Son jeu a un impact considérable et il devient All-Star lors sa saison de rookie. Avec une moyenne de 16.6 points, 12.3 rebonds et 3 contres par match, le Congolais s’impose comme la pierre angulaire de son équipe et comme un des meilleurs défenseurs de la ligue.
La « Mutombo mania » débute. La personnalité de Dikembe est très vite utilisée par les publicitaires, comme dans ce spot où il parle toutes les langues qu’il maîtrise. Le département marketing d’Adidas va s’inspirer de son style de jeu rugueux, de son intimidation, et de sa domination aux rebonds et aux contres pour concevoir un modèle basket-ball adapté aux phases défensives du jeu. Pour cela, la marque va puiser cet ADN au Congo en Afrique, là où tout a commencé… Assez rapidement quelques grandes lignes émergent d’un brain storming intense, la signature shoes de Dikembe Mutombo devra avoir un design unique, attirer l’attention de tous, tout en rendant hommage à ses racines africaines. Néanmoins Adidas ne souhaite pas engager des sommes faramineuses dans la création de ce nouveau modèle. Technologiquement Adidas fait du recyclage, s’inspirant fortement de la Adidas Streetball 1 de 1992. La semelle extérieure est en caoutchouc dur, la semelle intermédiaire est elle aussi montée sur ce même matériau. Cela lui confère une allure indestructible, très orientée playground. Mais la Motumbo dénote surtout par son style d’inspiration très africaine. Très graphique, elle est noire et blanche rehaussée de rouge et de jaune, et d’ une pointe de vert sur sa languette. Elle tranche par des combinaisons hors du commun de couleurs et de matières. Elle arbore des motifs rappelant les tissus wax africains sur son empeigne. La languette très proéminente, met en valeur un imposant logo en caoutchouc qui reprend le « M » de Motumbo rappelant un bouclier Massaï et ses lances. Le numéro de Motumbo, le 55, rappelle également par son style deux boucliers tribaux. Logo qui fut d’ailleurs designé par Peter Moore, qui pour l’anecdote avait déjà conçu le logo original Jordan wings ainsi que le célèbre Jumpman.
Evoquant l’art et la tradition africaine, la paire inspire la douceur et la générosité par la rondeur de ses empiècements, mais aussi la force et l’agressivité dans sa symbolique guerrière et l’emploi de la couleur rouge sur l’empeigne et la semelle intermédiaire.
Adidas est allé chercher un joueur né en Afrique. La paire symbolise à la perfection ce pont entre l’héritage africain et les Etats-Unis des années 90. Motumbo déclara d’ailleurs à la fin du premier match où il a eu aux pieds : « Je pense avoir passé plus de temps à regarder mes pieds qu’à jouer ».
-----
→ Questions sur le texte:
• a. Répondez aux questions suivantes d'après le texte sur la chaussure de Mutombo :
(i) Quelle moyenne de points par match Dikembe Mutombo réalise-t-il lors de sa saison de rookie ?
(ii) De quel modèle Adidas s'inspire-t-on fortement pour la technologie de la chaussure ?
(iii) Qui a dessiné le logo de la chaussure ?
• b. Selon le texte sur la chaussure de Mutombo, pourquoi la paire a-t-elle une allure indestructible ? Expliquez-le en une à trois phrases, s'il vous plaît.
• c. Donnez la suite du texte sur la chaussure de Mutombo, à partir de sa dernière phrase.
-----
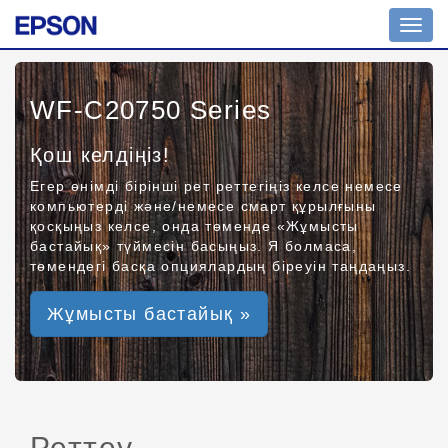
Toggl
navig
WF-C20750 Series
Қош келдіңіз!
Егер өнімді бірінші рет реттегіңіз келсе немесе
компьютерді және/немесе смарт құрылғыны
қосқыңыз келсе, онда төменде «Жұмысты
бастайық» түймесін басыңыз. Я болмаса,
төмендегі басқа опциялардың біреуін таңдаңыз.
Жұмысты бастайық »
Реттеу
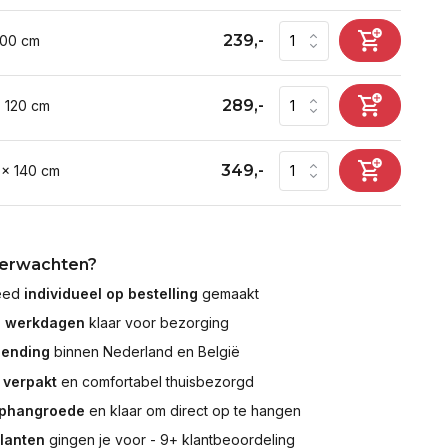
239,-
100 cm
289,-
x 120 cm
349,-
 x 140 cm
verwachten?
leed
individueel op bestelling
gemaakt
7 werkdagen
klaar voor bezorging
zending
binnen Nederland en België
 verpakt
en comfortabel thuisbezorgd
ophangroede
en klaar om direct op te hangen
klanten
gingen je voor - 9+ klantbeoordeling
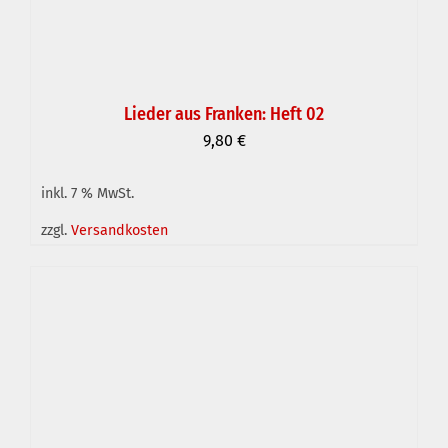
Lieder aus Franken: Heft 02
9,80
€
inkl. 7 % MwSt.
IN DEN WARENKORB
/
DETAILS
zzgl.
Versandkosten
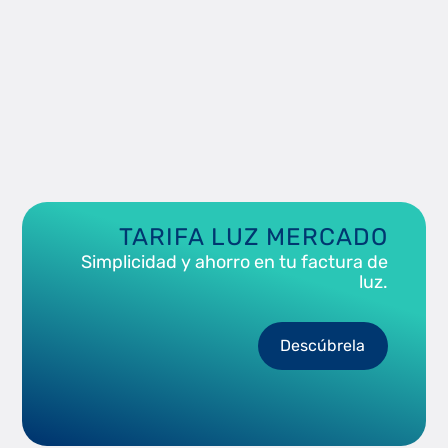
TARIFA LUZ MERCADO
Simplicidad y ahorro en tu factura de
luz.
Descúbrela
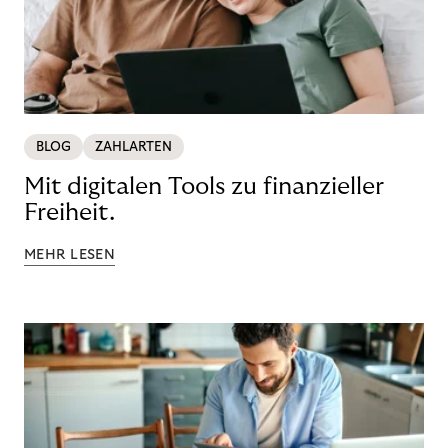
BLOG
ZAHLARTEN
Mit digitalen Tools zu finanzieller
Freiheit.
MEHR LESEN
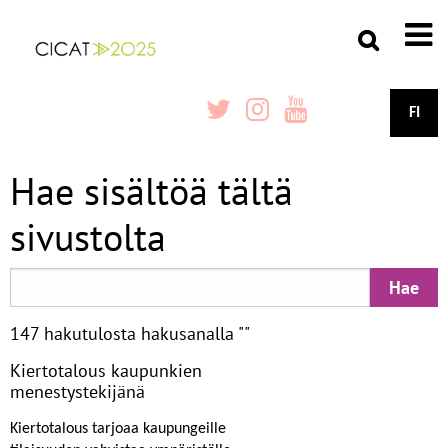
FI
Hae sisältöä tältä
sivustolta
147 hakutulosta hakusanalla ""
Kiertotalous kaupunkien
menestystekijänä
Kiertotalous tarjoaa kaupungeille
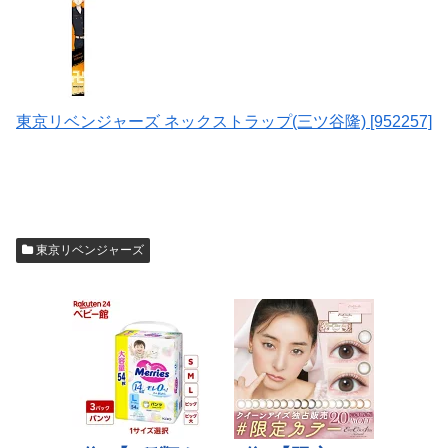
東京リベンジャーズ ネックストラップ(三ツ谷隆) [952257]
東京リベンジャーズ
-----
→ Réponses par tâche:
• a.
(i) 16.6 points par match.
(ii) La Adidas Streetball 1 de 1992.
(iii) Peter Moore.

• b. Sa semelle extérieure est en caoutchouc dur, et sa semelle intermédiaire est montée sur ce même matériau. C'est ce qui lui donne une allure indestructible, très orientée playground.

• c.
Mais le vent de l’Afrique ne souffle pas que sur la paire de Motumbo… A la même époque, la Air Jordan VII est elle aussi inspirée d’un tableau tribal africain, et la ligne de vêtements Jordan VII pour les JO de Barcelone en 1992 s’inspire également des tissus wax.
Les playgrounds deviennent également un lieu d’expression de ce retour aux sources, on y voit de nombreux joueurs afro américains arborer des tee shirt véhiculant des slogans sociaux, raciaux et politiques associés à des short ou jogging bariolés en hommage au continent Africain. A ce titre la ligne de vêtement qui accompagnera de la Adidas Motumbo sera en total adéquation avec le style de la chaussure.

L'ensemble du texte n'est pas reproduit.